In the Avedøre Holme district of Copenhagen, not far from Bella Center where the UN Climate Change Conference COP15 takes place 7-18 December, the landscape has changed. The 12 old wind turbines that used to stand there have been taken down, and in their place now stand two of the biggest wind turbines in serial production today – the Siemens 3.6 MW model – each of which has the same capacity as the previous 12. Between them they can supply enough electricity to meet the demands of around 5,000 households.
The sight of these two majestic wind turbines, towering 151.5 metres (497 feet) above the ground, in close proximity to the technologically advanced multi-fuel Avedøre Power Station is likely to become a popular cleantech image with the international media during the UN Climate Change Conference COP15 in Copenhagen from 7-18 December.
One of the two wind turbines, which are operated by leading Danish energy concern DONG Energy, will in the near future be handed over to a cooperative in which 7,000 ordinary citizens have bought shares.
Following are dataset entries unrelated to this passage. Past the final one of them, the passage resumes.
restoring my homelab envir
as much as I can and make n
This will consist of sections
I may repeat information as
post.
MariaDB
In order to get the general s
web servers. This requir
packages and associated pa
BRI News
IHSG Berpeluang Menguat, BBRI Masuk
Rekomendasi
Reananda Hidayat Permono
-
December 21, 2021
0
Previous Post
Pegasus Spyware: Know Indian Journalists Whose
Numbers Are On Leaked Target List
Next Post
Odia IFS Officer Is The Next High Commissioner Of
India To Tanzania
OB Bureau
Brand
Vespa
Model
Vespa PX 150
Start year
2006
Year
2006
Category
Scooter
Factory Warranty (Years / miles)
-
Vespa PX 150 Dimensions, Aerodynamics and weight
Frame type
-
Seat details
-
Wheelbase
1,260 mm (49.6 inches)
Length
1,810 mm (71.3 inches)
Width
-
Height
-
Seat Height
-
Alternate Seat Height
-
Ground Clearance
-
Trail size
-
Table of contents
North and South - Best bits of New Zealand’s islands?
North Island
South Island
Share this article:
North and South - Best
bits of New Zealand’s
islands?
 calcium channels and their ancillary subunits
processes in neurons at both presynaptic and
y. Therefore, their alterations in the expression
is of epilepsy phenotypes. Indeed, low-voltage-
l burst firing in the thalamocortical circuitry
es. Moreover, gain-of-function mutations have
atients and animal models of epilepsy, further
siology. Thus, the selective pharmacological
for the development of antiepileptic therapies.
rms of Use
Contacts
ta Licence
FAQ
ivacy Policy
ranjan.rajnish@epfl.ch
DONG Energy has entered a climate agreement concerning the second wind turbine with three Danish companies, which have reserved the CO2 free electricity for their use in the coming years.
The Siemens 3.6 MW wind turbine is (by today's standards) a very large machine more often deployed in offshore wind farms than on land. The wind turbines have a rotor diameter of 120 metres (394 feet), giving a swept area of 11,300 square metres (121,600 square feet). The total weight of the machine is 540 tons.